Supplied records =
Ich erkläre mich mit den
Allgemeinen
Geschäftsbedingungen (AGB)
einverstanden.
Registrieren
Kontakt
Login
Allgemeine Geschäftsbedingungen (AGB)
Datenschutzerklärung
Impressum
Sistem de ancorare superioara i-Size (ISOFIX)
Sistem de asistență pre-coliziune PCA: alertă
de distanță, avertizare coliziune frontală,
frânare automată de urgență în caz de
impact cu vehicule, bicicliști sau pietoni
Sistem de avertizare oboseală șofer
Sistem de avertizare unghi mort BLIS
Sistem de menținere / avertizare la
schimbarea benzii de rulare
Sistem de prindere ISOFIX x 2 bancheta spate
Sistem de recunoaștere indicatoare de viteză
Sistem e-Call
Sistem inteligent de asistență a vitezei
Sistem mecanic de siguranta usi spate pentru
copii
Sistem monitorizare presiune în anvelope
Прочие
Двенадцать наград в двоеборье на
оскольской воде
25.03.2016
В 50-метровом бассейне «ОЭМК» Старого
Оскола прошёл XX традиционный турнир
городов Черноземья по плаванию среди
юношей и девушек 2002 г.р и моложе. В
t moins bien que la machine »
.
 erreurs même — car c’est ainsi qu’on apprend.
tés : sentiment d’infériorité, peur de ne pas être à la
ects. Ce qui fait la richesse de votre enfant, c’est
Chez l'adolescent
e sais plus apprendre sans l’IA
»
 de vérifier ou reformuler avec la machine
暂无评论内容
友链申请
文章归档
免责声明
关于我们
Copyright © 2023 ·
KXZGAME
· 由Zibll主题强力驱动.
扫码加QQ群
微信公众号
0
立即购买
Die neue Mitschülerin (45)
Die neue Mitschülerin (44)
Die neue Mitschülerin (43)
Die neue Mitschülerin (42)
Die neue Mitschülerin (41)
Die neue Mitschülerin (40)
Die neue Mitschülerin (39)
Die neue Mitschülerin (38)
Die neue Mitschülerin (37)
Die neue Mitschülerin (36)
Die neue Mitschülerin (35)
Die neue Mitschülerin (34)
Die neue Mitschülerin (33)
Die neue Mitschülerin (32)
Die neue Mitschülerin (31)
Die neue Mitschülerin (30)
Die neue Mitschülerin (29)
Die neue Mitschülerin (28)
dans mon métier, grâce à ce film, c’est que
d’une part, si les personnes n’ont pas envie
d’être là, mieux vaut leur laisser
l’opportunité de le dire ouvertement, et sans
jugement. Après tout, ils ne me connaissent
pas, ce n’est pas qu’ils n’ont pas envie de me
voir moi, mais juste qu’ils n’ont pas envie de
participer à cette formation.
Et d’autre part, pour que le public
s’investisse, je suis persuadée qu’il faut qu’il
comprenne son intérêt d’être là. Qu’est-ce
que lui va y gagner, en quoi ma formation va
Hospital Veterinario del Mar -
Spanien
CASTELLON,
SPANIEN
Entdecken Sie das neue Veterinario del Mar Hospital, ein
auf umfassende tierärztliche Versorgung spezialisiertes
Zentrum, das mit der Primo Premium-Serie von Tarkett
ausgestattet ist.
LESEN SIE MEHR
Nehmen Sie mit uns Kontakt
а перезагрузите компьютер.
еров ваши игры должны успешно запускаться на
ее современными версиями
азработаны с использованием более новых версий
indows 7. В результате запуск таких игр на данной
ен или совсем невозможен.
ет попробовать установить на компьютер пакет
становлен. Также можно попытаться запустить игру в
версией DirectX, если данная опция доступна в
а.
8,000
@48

How to complete this task = Write out the items from the beginning up to and including the line with "Die neue Mitschülerin (30)", with "Sistem" replaced by "System" and everything else unchanged.

Answer for this exercise =
Ich erkläre mich mit den
Allgemeinen
Geschäftsbedingungen (AGB)
einverstanden.
Registrieren
Kontakt
Login
Allgemeine Geschäftsbedingungen (AGB)
Datenschutzerklärung
Impressum
System de ancorare superioara i-Size (ISOFIX)
System de asistență pre-coliziune PCA: alertă
de distanță, avertizare coliziune frontală,
frânare automată de urgență în caz de
impact cu vehicule, bicicliști sau pietoni
System de avertizare oboseală șofer
System de avertizare unghi mort BLIS
System de menținere / avertizare la
schimbarea benzii de rulare
System de prindere ISOFIX x 2 bancheta spate
System de recunoaștere indicatoare de viteză
System e-Call
System inteligent de asistență a vitezei
System mecanic de siguranta usi spate pentru
copii
System monitorizare presiune în anvelope
Прочие
Двенадцать наград в двоеборье на
оскольской воде
25.03.2016
В 50-метровом бассейне «ОЭМК» Старого
Оскола прошёл XX традиционный турнир
городов Черноземья по плаванию среди
юношей и девушек 2002 г.р и моложе. В
t moins bien que la machine »
.
 erreurs même — car c’est ainsi qu’on apprend.
tés : sentiment d’infériorité, peur de ne pas être à la
ects. Ce qui fait la richesse de votre enfant, c’est
Chez l'adolescent
e sais plus apprendre sans l’IA
»
 de vérifier ou reformuler avec la machine
暂无评论内容
友链申请
文章归档
免责声明
关于我们
Copyright © 2023 ·
KXZGAME
· 由Zibll主题强力驱动.
扫码加QQ群
微信公众号
0
立即购买
Die neue Mitschülerin (45)
Die neue Mitschülerin (44)
Die neue Mitschülerin (43)
Die neue Mitschülerin (42)
Die neue Mitschülerin (41)
Die neue Mitschülerin (40)
Die neue Mitschülerin (39)
Die neue Mitschülerin (38)
Die neue Mitschülerin (37)
Die neue Mitschülerin (36)
Die neue Mitschülerin (35)
Die neue Mitschülerin (34)
Die neue Mitschülerin (33)
Die neue Mitschülerin (32)
Die neue Mitschülerin (31)
Die neue Mitschülerin (30)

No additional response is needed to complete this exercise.